Update: While typing this, I unplugged DP #2 and left it off with no power for several minutes. When I plugged it back in, it powered down and stayed "off" until I turned it on with the remote. It came back on instantly, with full EPG and all other indicators and operations nominal. Recordings still there, timers intact and so forth.

Maybe I overreacted, but DP #1 is still DOA, nonetheless. :shrug:

Any confirmations or suspicions of an ECM against the DP?


----------



## BFG (Jan 23, 2004)

Oh geez, yes and there have already been discusions

here: http://www.dbstalk.com/showthread.php?t=30356

and here: http://www.dbstalk.com/showthread.php?t=30374

goodnight!


----------



## Nick (Apr 23, 2002)

Well, I had read both threads and did not see where an ECM on the DP was confirmed. Since I have a $100/m habit with E*, and my account is always in good standing, why did they zap my box(es)? 

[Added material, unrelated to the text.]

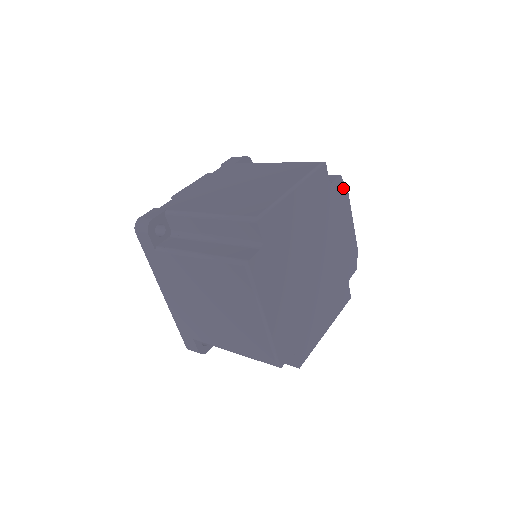
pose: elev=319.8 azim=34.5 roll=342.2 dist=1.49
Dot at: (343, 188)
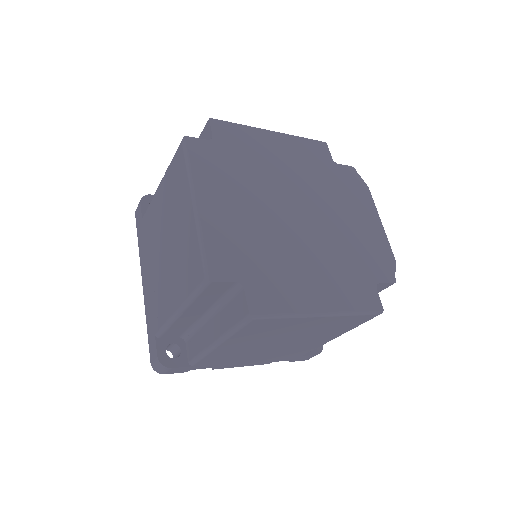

This is a stupid way to do business.

What are my options to get my box(es) revived??? :whatdidid


----------



## Jacob S (Apr 14, 2002)

Your receivers may have been "zapped" by accident as this does happen to innocent people. I have had people come to me in the past telling me of such occurances (mainly with DirecTv but have heard it happening occassionally with Dish Network). In some cases the refuse to replace receiver stating that they MUST have pirated, customer switches to the other service provider. In other cases they replace the receiver free of charge without any questions knowing what happened.


----------



## Bob Haller (Mar 24, 2002)

Nick said:


> Well, I had read both threads and did not see where an ECM on the DP was confirmed. Since I have a $100/m habit with E*, and my account is always in good standing, why did they zap my box(es)?
> 
> This is a stupid way to do business.
> 
> What are my options to get my box(es) revived??? :whatdidid


Nick YOU? Upset with E???

The ECM reports appear legit, and boxes do get zapped by accident

Remember the time yeatrs ago where a D ECM went bad and somehow deauthorized ALL The D boxes accross the country?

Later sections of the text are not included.